RECORDS FOR THIS EXERCISE Start Marker

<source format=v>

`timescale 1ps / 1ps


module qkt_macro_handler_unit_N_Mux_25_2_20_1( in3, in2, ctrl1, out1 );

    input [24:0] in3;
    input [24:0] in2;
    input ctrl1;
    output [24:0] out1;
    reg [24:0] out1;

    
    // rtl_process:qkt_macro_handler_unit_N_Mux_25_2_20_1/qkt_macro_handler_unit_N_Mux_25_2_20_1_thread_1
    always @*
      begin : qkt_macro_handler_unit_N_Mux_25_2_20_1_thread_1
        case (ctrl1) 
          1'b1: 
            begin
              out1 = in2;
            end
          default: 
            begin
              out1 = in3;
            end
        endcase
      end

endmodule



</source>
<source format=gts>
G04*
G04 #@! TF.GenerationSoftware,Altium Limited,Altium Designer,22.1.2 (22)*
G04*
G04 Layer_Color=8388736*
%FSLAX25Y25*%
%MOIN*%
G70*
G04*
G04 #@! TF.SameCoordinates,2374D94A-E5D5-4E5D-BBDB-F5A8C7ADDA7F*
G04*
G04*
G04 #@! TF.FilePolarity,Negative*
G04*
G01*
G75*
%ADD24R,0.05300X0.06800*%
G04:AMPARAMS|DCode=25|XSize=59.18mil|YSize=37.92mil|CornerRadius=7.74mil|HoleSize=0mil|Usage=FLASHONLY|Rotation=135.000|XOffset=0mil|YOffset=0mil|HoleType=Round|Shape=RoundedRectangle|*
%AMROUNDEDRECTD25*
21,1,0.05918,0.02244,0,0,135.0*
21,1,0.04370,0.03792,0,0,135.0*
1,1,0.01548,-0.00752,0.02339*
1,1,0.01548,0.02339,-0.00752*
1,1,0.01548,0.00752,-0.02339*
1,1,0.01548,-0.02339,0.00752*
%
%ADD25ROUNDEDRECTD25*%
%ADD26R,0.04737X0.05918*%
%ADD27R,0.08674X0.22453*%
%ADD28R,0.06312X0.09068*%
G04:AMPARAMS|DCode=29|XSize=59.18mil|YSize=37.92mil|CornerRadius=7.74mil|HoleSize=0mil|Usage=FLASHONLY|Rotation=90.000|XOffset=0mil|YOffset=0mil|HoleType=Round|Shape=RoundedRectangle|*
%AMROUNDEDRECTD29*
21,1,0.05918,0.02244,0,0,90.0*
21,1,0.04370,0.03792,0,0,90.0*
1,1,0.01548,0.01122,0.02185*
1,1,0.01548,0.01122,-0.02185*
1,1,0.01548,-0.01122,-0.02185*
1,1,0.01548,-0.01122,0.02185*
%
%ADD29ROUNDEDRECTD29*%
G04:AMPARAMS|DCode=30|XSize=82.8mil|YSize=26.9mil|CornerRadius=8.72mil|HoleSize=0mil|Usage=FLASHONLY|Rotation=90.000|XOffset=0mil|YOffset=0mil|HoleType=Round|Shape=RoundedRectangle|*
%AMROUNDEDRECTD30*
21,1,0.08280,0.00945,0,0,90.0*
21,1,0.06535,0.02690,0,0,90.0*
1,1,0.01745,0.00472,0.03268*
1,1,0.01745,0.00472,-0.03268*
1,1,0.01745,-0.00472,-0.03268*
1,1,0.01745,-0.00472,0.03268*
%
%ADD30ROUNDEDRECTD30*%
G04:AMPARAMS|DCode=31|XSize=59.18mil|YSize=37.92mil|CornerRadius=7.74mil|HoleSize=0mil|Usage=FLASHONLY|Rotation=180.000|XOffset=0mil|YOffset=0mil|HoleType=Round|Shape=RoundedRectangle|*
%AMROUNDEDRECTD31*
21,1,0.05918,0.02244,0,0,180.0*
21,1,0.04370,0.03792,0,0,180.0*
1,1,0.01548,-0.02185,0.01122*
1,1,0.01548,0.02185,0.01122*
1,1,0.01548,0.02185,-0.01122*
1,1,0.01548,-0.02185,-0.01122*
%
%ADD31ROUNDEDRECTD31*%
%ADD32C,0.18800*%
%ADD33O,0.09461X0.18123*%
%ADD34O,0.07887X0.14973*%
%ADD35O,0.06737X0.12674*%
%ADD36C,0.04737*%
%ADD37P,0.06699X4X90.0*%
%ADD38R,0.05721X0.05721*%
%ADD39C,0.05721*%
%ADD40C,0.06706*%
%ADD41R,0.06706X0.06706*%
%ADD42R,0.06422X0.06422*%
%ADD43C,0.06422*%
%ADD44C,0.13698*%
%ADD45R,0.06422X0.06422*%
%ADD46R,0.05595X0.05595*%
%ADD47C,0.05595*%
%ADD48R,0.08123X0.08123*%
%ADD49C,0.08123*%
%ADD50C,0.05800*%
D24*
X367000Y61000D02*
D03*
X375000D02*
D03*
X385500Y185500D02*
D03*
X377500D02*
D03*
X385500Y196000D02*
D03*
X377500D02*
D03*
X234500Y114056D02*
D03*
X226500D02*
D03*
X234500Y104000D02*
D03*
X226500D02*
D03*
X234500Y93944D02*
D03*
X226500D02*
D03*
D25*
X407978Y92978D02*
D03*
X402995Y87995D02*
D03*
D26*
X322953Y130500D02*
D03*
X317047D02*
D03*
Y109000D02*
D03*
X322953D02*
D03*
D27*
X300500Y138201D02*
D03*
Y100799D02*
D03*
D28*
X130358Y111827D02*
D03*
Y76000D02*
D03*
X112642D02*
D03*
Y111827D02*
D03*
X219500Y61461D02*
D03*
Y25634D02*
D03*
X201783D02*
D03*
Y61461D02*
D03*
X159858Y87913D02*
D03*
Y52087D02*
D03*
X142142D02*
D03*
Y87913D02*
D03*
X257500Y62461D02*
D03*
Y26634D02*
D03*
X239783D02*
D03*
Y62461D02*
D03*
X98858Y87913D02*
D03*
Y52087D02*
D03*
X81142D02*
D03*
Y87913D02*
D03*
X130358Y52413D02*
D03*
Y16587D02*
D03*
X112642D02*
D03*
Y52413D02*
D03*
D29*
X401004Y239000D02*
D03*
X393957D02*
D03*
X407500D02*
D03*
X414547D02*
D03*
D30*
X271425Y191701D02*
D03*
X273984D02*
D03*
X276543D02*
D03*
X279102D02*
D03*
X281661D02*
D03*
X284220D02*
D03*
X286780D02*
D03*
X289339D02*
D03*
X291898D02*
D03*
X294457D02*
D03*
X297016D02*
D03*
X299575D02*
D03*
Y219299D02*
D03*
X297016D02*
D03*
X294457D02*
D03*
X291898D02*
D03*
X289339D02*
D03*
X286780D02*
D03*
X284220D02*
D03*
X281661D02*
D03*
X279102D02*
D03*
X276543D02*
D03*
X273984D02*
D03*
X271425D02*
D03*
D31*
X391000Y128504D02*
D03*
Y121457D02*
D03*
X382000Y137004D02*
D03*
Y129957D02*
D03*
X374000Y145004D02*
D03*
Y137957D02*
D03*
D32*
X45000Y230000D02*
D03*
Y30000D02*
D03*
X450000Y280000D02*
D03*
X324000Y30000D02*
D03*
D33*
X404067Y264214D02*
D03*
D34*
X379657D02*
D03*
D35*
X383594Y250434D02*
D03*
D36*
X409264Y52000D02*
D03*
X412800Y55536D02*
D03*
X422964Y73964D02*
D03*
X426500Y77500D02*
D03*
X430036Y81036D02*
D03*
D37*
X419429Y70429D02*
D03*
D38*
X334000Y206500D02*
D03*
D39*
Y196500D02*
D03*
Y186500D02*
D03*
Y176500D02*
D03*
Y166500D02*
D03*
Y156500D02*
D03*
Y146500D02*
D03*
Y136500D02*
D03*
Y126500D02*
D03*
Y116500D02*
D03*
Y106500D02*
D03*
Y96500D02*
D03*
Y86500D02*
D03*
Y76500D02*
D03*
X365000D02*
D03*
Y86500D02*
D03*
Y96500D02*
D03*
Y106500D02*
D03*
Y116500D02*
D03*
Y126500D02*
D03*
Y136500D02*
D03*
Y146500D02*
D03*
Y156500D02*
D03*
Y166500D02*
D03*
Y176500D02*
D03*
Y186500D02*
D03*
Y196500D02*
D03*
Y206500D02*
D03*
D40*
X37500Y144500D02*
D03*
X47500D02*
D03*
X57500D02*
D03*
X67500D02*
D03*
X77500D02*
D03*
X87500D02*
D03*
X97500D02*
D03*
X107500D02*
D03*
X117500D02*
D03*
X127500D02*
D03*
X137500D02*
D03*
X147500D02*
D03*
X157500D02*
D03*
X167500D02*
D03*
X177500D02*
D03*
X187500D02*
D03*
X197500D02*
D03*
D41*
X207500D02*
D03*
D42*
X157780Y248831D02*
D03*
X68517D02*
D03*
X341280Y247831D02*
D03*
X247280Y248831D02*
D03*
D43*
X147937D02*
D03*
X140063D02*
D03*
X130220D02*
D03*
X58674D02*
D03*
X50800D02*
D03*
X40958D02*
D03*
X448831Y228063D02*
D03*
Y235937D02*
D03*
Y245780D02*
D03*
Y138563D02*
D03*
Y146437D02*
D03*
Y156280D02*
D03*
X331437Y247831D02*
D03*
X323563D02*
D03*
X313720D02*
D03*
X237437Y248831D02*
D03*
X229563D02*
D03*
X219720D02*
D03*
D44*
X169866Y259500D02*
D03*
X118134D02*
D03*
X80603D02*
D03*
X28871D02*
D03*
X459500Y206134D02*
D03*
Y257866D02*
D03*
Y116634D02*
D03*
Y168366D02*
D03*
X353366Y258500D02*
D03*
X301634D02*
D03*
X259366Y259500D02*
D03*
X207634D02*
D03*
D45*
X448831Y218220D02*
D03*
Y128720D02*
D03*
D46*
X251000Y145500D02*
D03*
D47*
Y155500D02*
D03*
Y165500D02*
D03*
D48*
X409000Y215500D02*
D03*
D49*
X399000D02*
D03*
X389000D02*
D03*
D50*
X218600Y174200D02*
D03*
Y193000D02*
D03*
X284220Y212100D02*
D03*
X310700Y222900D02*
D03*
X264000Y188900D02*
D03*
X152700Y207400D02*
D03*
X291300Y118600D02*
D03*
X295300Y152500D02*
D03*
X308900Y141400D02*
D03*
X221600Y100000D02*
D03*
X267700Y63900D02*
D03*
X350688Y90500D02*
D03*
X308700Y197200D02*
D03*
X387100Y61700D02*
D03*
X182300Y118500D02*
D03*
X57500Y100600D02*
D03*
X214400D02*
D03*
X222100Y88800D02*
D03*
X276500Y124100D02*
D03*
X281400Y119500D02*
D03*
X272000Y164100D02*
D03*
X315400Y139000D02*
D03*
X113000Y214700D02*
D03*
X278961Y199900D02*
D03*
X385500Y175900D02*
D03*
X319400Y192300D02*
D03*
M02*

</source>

RECORDS FOR THIS EXERCISE End Marker
RECORDS FOR THIS EXERCISE Start Marker

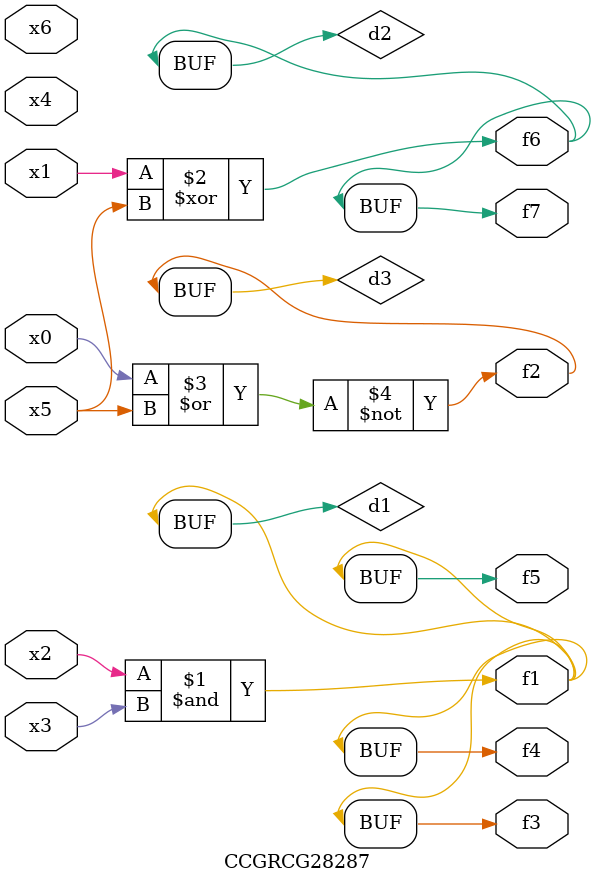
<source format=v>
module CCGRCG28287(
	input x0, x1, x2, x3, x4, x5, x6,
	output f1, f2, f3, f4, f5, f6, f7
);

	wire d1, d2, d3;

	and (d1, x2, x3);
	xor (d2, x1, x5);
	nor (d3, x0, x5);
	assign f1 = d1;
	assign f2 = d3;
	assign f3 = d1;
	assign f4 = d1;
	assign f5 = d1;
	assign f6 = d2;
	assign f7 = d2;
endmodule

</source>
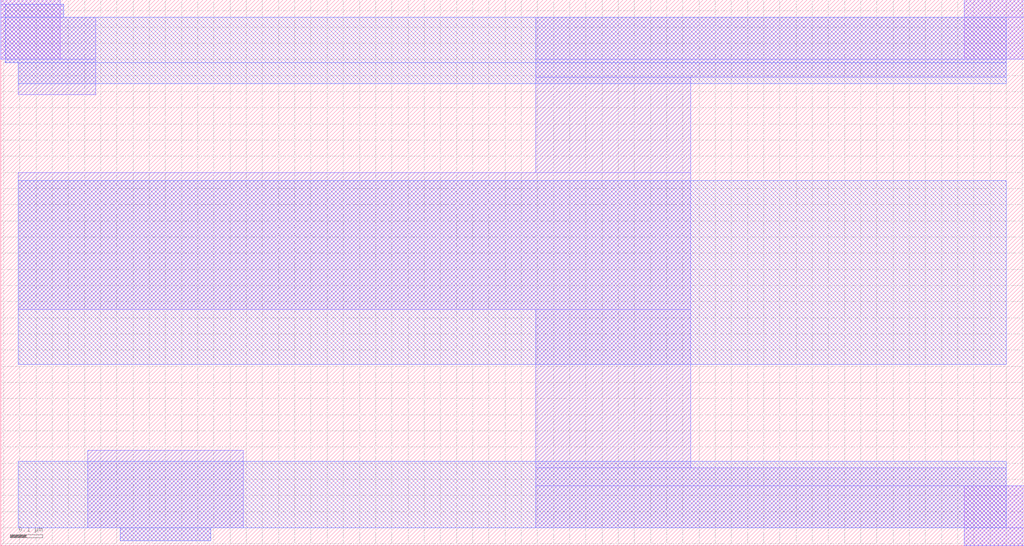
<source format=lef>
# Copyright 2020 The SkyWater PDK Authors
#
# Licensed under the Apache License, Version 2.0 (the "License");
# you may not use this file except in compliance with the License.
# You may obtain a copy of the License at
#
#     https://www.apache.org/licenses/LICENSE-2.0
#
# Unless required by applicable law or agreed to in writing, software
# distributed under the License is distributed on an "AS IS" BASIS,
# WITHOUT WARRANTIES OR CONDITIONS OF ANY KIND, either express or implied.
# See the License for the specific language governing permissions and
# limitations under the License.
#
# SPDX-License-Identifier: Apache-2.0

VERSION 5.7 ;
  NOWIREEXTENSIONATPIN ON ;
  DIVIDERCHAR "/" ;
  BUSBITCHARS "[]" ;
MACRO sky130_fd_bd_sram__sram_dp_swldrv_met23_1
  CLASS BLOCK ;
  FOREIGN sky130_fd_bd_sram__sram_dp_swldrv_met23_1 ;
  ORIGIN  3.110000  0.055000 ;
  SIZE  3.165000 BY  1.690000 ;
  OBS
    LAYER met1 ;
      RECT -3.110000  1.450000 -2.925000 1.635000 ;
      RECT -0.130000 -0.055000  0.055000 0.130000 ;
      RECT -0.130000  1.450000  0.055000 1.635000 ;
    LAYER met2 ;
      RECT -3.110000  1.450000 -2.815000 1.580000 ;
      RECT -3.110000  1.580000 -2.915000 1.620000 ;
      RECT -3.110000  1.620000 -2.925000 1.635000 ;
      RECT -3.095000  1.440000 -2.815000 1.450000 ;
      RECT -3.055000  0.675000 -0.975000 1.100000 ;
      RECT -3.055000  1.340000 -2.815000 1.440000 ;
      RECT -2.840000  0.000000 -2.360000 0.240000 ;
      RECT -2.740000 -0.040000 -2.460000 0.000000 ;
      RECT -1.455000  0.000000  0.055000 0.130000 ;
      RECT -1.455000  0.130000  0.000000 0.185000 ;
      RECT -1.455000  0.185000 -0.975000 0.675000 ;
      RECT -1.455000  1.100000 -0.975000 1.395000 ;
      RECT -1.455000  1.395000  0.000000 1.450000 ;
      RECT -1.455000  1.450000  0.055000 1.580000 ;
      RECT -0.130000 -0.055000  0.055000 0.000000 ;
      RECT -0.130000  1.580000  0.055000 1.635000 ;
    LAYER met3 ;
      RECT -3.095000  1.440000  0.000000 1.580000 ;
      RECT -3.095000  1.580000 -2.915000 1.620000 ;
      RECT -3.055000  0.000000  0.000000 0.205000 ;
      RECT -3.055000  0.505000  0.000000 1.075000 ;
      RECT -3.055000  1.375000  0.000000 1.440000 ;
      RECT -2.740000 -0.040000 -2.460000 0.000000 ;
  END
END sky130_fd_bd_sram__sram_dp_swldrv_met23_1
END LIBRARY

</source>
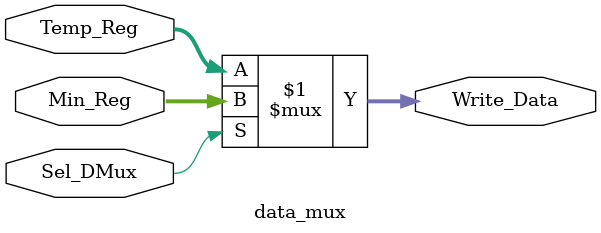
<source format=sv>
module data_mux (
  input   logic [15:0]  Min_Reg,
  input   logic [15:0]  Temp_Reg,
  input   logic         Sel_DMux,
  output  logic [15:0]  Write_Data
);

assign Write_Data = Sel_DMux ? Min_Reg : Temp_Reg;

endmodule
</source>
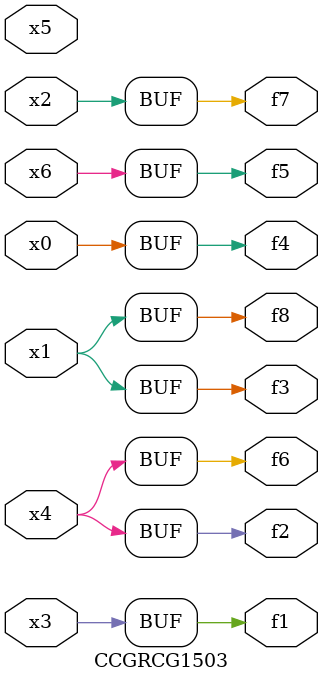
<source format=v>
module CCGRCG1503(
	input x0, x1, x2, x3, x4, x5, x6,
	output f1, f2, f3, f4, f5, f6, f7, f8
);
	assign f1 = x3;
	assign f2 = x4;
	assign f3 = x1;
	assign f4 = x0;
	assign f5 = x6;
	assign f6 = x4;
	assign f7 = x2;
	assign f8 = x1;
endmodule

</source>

RECORDS FOR THIS EXERCISE End Marker

EXERCISE PROMPT: Tally every line of the entries that contains the word "under", and respond with that number only.

YOUR RESPONSE: 3